评论- Regarding the probe detecting role context vs. deception:

2025-08-05

I thank the authors for their response.

Regarding the probe detecting role context vs. deception:

I understand that you do not provide the “Impostor/Crewmate” context to our probes. However, those roles were given as system prompt for the model (agent) right? Therefore, model's activation will be very different given those different system prompt. Even without having the model to exhibit different actions, differences in system prompt alone is enough to drive strong performance for probe to classify different agents.

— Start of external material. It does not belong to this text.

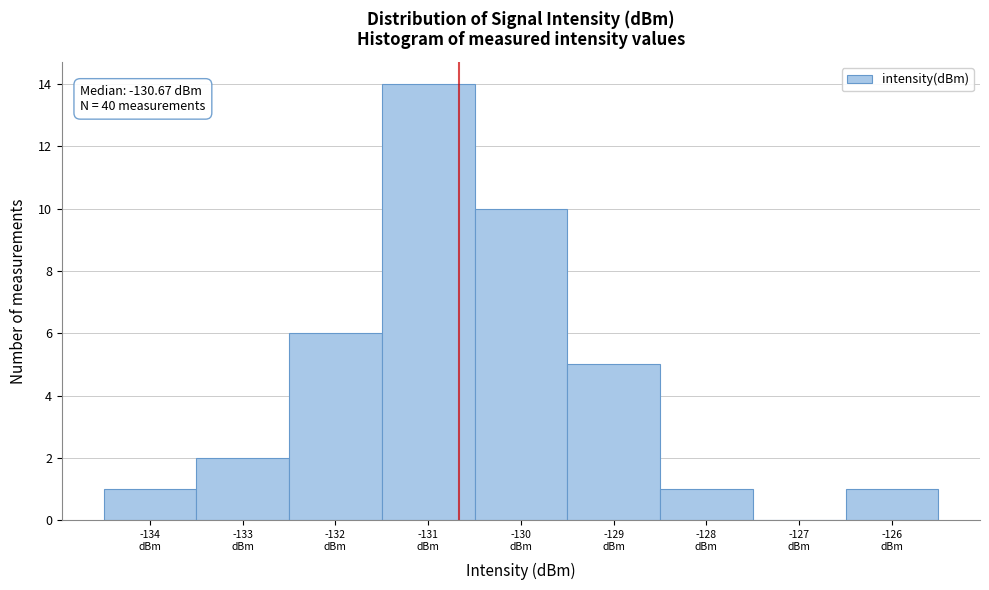

Which range on the x-axis has the tallest bar?

-131.5 to -130.5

My point is that the probe can easily pick up such difference in representation because of the system prompt might be the strongest distinguishing factor. Would be important to investigate if such signal from system prompt alone is the major driving factor for the probe's performance.

评论- Response to the comment on probes detecting role vs. deception

2025-08-08

We thank the reviewer for the detailed discussion and their comment. Here are our responses to the comments:

However, those roles were given as system prompt for the model (agent) right?

That's correct.

Therefore, model's activation will be very different given those different system prompt. Even without having the model to exhibit different actions, differences in system prompt alone is enough to drive strong performance for probes to classify different agents.

That seems right: because we're able to distinguish deceptive/truthful statements as they are uttered using linear probes, then the activations at those tokens must be fetching something from earlier that distinguishes Impostors and Crewmates.

Is your point that we should try to disentangle the following two hypotheses?:

The prompt is providing the strong detectable signal (via the word Impostor/Crewmate, or a short phrase that means the same, literally)
Some internal activation is providing the signal. (The internal activation is still derived from the prompt until now, but in a less direct way than a single role assignment word.)

On what's the major driving force of the probes (role in context vs. deception):

Firstly, we would like to answer this by pointing out that the probes do work really well on other, non-Among-Us datasets as well (please see Figure 7). Thus, they do seem to capture some generalizable sense of deception and not just the words “Impostor/Crewmate” from the system prompt.

We think that using Blood on The Clocktower (BOTC) is a good way to go partially towards the second hypothesis, but it's still the case that whether or not you're deceiving depends on your role and the amount of information you have about the characters of the other roles you’re talking to. We agree that a game where there’s no “role assignment” in the prompt would be a very good environment to test out.

最终决定Accept (spotlight)

2025-09-17

This paper introduces a sandbox based on Among Us to study open-ended strategic deception in LLMs, evaluating 18 models. The authors show that deception capability grows with model scale, particularly in RL-trained models, and that linear probes and SAEs can detect deception with strong generalization.

Reviewers reached a consenus that the work is novel, well-executed, and of clear relevance to AI safety. Strengths include the large-scale evaluation, strong empirical results, and the release of data and code. Concerns were also raised on whether deception is truly “emergent” given role-prompting, possible training data contamination, and overlap with prior work (e.g., Hoodwinked). The authors acknowledged these issues and clarified claims, though some concerns remain only partially addressed.

On balance, the reviewers agreed the contributions are substantive and timely. The AC recommends acceptance, with the suggestion that the camera-ready version carefully reframe claims around goal-directed instrumental deception, strengthen discussion of limitations, and refine clarity and organization as highlighted by reviewers.